Istruzioni di lavoro:
Riscrivi fedelmente il passo del testo sulla libertà e la democrazia che comincia da "Ciò rinvia a" e termina con "un vantaggio materiale.".
[Testo dell'esercizio]
Ciò rinvia a una radice biopolitica. In altre parole, la libertà è assai rischiosa, tale che spetti solo agli eroi. Viceversa, merita di servire chi per viltà o indifferenza vuole conservare la propria vita, anche a discapito della propria libertà; oppure chi preferisce essere volontariamente un servo, barattando i propri favori per ottenere un vantaggio materiale.
Questa di barattare la sicurezza economica con la libertà è una dimensione che non è ancora scomparsa. Anzi, la ritroviamo, sotto svariate forme, assai praticata anche oggi... magari in una forma del tutto inconsapevole.

In tutta la tradizione antica, il diritto di guerra prevedeva una sorta di apertura di caccia, per cui le città conquistate erano messe a ferro e fuoco, le donne violentate o prese come schiave e gli uomini  abili alle armi uccisi. Secondo la Tradizione romana del "Parcere subiectis et debellare superbos" si assimila chi si sottomette e si uccide chi non lo fa.  Sul piano teorico si è discusso a lungo nell'ambito della filosofia su questa dialettica servo-padrone e si è parlato pure del rapporto di signoria e servitù. Quindi, in definitiva, la libertà non è per tutti; essendo per molti un pericolo, il concederla non rappresenta una virtù, ma una colpa.

La situazione odierna 


Oggi parlare di democrazia, essere democratici, vivere la democrazia sono le argomentazioni classiche che quasi tutti i partiti (anche quelli cosiddetti radicali) promanano a destra e a manca. Gli slogan sono quasi gli stessi: "Lavoro per tutti" (e fin qui nulla da dire...), "più diritti per tutti", "più potere al popolo" (qui qualcosina la direi...) più potere agli enti locali, meno stato, più servizi ecc. Parole come "libertà", "uguaglianza", "pluralità", sono oggi, come non mai, sulla bocca di tutti i politici occidentali: ma qual è il margine in cui il loro utilizzo retorico trapassa il lezioso esercizio demagogico e populista? Siamo davvero convinti di vivere in una civiltà democratica, nel senso etimologico del termine, di "governo del popolo"? Personalmente credo di no. Il nuovo ordine mondiale assomiglia oggi a una Tecno-oligarchia. Qualcuno potrebbe sostenere che "il vecchio stenta a morire e il nuovo stenta a nascere"Ma che cosa stenta a nascere per costoro? Semplice: stenta a nascere la sopranazionalità, cioè una democrazia sovranazionale. La Costituzione Europea è proceduta attraverso un’iperproduzione di norme, procedure e una crescita dell’esautorazione giuridica nazionale e, soprattutto, costituzionale. Il tutto a scapito della volontà popolare. Intorno a questo sviluppo abnorme delle istituzioni comunitarie si sono sepolte le identità nazionali ed etniche e tradizionali.
[/Testo dell'esercizio]
[Dati da analizzare]
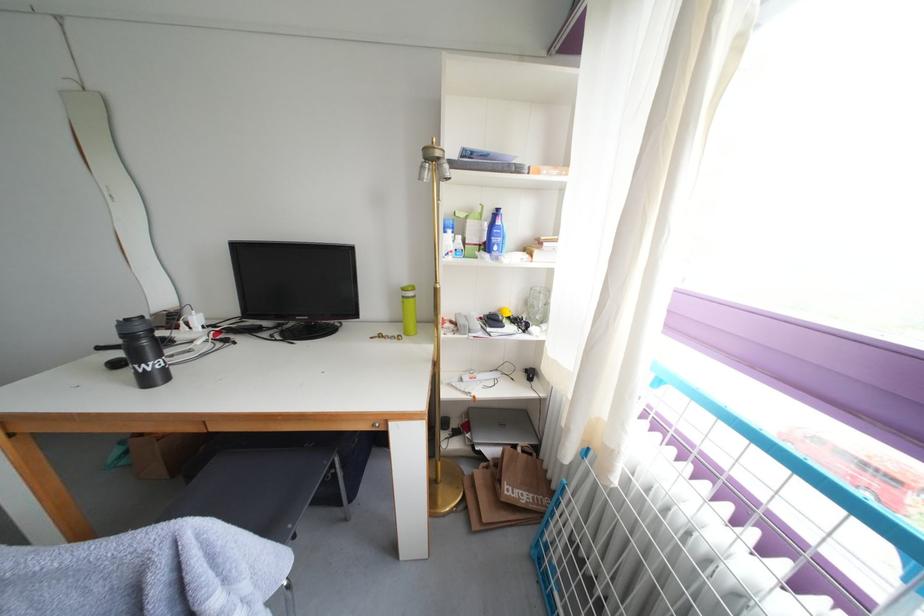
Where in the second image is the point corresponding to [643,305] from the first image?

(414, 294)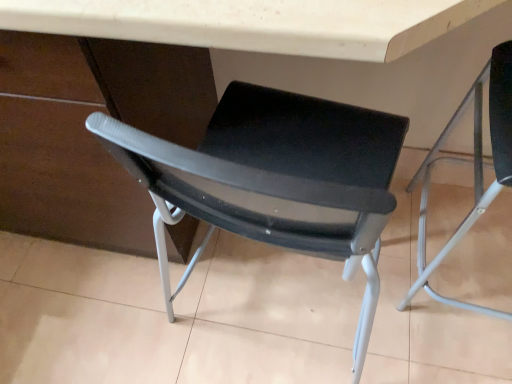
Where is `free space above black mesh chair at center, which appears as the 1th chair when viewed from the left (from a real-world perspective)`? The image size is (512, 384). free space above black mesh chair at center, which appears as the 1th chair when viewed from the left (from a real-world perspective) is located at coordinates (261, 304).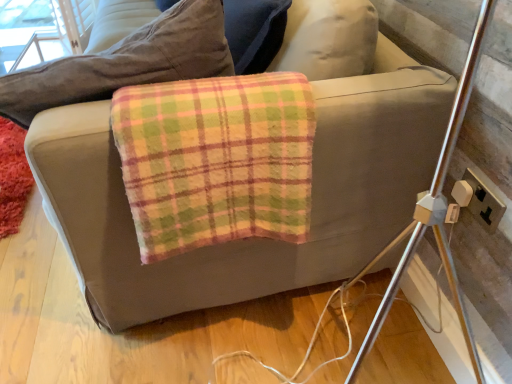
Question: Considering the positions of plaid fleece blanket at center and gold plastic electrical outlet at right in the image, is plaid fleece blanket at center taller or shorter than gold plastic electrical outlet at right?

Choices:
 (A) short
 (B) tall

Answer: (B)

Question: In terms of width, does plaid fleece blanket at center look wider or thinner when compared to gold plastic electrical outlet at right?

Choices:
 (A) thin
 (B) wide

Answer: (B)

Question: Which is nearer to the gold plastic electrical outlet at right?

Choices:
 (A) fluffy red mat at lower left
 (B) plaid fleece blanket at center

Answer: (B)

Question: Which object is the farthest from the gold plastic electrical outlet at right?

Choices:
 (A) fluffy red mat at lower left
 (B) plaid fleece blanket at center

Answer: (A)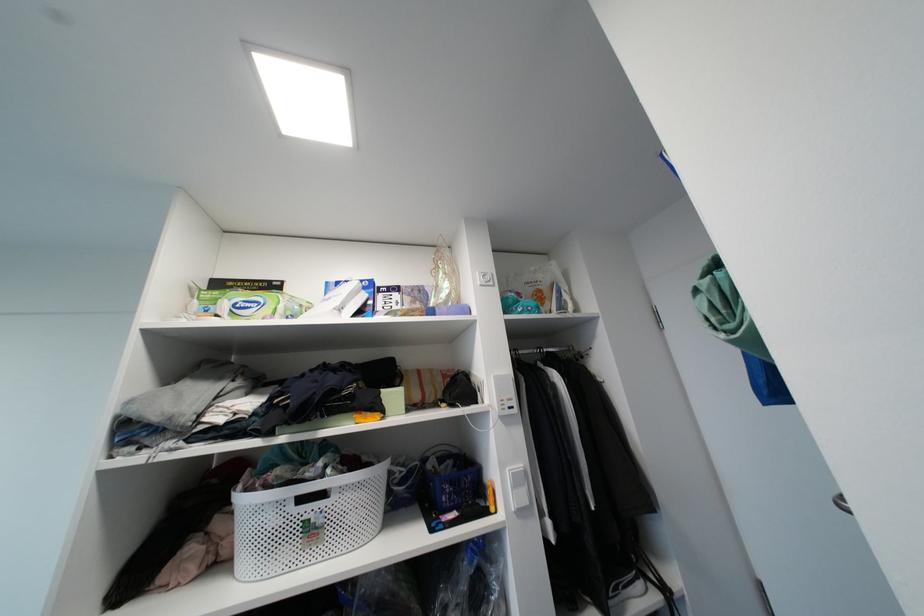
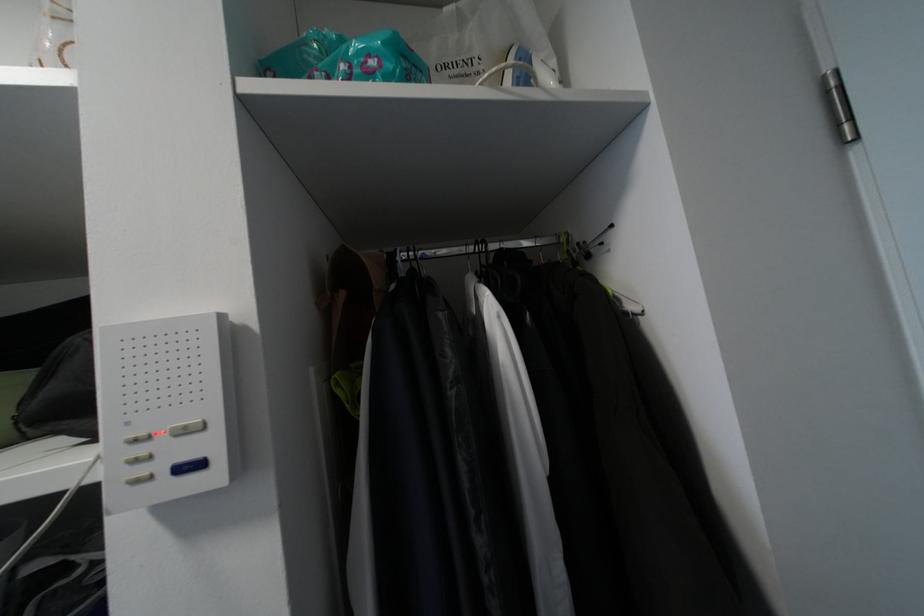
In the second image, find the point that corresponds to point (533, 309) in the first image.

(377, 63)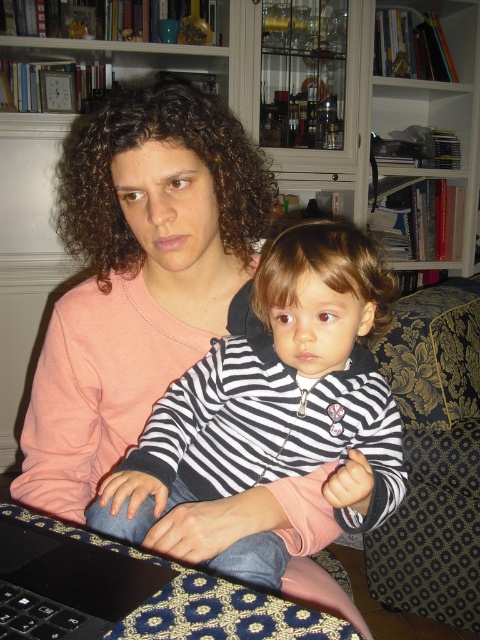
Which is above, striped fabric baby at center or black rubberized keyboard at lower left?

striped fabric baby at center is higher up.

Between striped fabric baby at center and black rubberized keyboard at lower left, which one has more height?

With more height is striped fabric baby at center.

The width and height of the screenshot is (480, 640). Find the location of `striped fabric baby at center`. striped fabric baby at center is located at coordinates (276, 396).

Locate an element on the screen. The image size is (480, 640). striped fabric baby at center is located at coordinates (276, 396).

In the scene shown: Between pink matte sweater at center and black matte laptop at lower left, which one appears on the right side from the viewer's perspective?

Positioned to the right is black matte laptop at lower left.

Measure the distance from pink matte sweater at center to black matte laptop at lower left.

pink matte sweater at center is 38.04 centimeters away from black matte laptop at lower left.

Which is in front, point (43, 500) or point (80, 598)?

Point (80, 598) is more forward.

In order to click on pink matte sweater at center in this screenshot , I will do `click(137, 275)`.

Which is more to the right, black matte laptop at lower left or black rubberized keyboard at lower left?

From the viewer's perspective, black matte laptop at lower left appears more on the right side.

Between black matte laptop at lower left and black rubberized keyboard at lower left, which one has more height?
[/Dati da analizzare]
Spazio risposta:
Ciò rinvia a una radice biopolitica. In altre parole, la libertà è assai rischiosa, tale che spetti solo agli eroi. Viceversa, merita di servire chi per viltà o indifferenza vuole conservare la propria vita, anche a discapito della propria libertà; oppure chi preferisce essere volontariamente un servo, barattando i propri favori per ottenere un vantaggio materiale.